Both the Jamaica Livestock Association and the Jamaica Red Poll Cattle Breeders' Society are pointing to the chronic shortage of cattle stock, which they say, has worsened over the last six years.
They blame the plummeting figures on the fact that during the last six years, many farmers, out of frustration, had either slaughtered or neglected their herds.
Census of Agriculture figures for 1996 showed that there were 282,800 heads of cattle in the island. However, according to the Jamaica Cattle Breeders' Society, the figure since then has fallen by at least 50 per cent.
"Many farmers couldn't even afford to keep their animals penned in because of the GCT on barbed wire. Then, to fertilise the pastures, there was also taxes and price increases on that," bemoaned Martin Hopwood, owner of Bengal Estates on the Trelawny-St.
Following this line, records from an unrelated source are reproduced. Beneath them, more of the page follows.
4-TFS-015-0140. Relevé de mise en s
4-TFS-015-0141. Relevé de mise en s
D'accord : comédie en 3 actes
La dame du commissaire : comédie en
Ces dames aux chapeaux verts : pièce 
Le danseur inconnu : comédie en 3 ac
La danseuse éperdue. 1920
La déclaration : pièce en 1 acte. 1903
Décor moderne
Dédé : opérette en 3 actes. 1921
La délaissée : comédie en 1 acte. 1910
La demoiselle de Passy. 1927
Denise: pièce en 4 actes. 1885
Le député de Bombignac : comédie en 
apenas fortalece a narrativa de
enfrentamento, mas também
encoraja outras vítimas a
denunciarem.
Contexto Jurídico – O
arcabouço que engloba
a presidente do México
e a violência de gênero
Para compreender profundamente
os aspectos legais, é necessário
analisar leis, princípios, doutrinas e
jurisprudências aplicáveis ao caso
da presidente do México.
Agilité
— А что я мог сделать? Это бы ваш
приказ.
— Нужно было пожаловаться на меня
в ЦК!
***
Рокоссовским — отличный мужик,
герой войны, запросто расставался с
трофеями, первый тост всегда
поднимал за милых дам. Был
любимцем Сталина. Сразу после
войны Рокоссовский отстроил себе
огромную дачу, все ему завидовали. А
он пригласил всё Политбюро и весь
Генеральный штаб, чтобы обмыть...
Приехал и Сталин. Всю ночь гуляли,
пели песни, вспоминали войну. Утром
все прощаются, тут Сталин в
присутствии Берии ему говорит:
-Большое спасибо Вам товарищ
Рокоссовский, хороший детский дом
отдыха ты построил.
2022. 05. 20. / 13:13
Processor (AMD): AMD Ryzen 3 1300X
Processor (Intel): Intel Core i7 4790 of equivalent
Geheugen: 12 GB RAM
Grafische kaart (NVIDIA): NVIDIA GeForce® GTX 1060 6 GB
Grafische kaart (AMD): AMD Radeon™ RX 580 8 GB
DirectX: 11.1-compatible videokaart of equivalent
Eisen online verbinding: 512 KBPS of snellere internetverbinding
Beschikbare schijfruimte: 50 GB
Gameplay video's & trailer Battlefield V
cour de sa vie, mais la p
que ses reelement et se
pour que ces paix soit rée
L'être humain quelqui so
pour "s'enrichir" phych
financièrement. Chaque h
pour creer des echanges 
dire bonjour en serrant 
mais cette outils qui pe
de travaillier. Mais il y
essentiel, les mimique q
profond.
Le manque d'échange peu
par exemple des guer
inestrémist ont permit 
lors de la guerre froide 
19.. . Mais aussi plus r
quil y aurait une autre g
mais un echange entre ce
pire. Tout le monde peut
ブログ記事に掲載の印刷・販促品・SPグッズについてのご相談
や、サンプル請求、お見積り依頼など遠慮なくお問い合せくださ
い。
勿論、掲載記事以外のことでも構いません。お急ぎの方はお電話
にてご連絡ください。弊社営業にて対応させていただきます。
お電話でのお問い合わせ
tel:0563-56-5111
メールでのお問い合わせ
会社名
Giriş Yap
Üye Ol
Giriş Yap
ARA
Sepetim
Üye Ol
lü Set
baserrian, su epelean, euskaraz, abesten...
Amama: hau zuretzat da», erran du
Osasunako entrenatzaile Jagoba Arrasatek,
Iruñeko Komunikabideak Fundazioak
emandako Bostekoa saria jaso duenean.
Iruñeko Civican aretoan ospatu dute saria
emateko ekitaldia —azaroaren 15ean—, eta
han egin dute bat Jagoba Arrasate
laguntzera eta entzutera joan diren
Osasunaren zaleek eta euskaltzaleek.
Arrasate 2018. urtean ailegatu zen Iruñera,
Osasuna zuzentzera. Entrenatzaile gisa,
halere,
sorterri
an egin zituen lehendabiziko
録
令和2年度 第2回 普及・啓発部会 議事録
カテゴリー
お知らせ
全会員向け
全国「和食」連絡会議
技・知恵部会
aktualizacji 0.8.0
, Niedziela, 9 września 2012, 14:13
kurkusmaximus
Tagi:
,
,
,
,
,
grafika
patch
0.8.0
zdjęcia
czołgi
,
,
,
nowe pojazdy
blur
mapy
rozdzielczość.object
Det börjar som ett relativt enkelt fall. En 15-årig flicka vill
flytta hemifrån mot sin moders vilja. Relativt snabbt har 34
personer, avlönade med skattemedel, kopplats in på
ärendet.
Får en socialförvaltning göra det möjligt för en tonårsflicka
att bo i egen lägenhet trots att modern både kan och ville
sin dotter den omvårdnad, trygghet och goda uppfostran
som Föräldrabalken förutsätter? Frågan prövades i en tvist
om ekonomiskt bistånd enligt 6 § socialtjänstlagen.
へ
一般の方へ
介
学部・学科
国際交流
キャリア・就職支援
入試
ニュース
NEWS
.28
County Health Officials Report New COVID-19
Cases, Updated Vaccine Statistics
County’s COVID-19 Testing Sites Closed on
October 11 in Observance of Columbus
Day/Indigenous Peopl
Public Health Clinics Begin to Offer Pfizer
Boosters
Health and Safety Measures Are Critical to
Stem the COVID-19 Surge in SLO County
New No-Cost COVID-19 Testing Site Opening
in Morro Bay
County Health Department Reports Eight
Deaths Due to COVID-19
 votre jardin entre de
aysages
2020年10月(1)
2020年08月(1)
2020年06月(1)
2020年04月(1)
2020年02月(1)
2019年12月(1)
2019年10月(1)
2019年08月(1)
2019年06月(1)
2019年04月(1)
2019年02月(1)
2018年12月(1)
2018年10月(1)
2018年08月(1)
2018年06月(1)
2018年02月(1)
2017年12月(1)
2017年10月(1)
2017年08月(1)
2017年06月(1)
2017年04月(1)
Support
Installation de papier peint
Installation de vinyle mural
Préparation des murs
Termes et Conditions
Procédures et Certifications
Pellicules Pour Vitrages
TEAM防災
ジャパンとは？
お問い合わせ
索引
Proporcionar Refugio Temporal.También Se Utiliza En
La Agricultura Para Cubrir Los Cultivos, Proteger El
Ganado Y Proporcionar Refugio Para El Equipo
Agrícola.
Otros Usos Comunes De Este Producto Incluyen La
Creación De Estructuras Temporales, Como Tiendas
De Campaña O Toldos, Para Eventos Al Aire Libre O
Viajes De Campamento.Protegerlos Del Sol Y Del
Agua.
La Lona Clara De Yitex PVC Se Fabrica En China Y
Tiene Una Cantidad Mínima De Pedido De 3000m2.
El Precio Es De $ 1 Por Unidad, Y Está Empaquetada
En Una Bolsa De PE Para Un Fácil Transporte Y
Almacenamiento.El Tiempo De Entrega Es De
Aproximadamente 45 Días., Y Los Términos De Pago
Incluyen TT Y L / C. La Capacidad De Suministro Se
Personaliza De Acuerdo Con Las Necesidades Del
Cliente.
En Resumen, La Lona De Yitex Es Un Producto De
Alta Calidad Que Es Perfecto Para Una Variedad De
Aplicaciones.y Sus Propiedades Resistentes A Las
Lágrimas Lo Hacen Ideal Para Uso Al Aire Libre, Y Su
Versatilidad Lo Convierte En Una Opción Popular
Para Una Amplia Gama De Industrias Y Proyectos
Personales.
James border.
"There were thousands and thousands of heads of cattle in Trelawny and the farms were vibrant in employing hundreds of people. Today, the cattle industry is probably 25 per cent of what it used to be, the farms have been abandoned," said Mr. Hopwood, indicating the frustrating turn that the cattle industry had taken before the ban on U.S. beef was announced.
He noted that among the farms in Trelawny that had either been abandoned or put into other forms of production were Long Pond, Bryan Castle, Braco and Whales Pond.
Colin Wright, also a cattle farmer, from Hanover, believes special incentives are needed for beef farmers, if the sector is to be rescued.
"Right now, with the price being good for beef, dairy farmers might actually yield to the temptation of slaughtering their cattle and that would destroy the Jamaica Hope dairy herd, which this country was the first to breed," Mr. Wright said. "So dairy farmers, too, need some incentives or else they could destroy the best milk- producing breed in the world."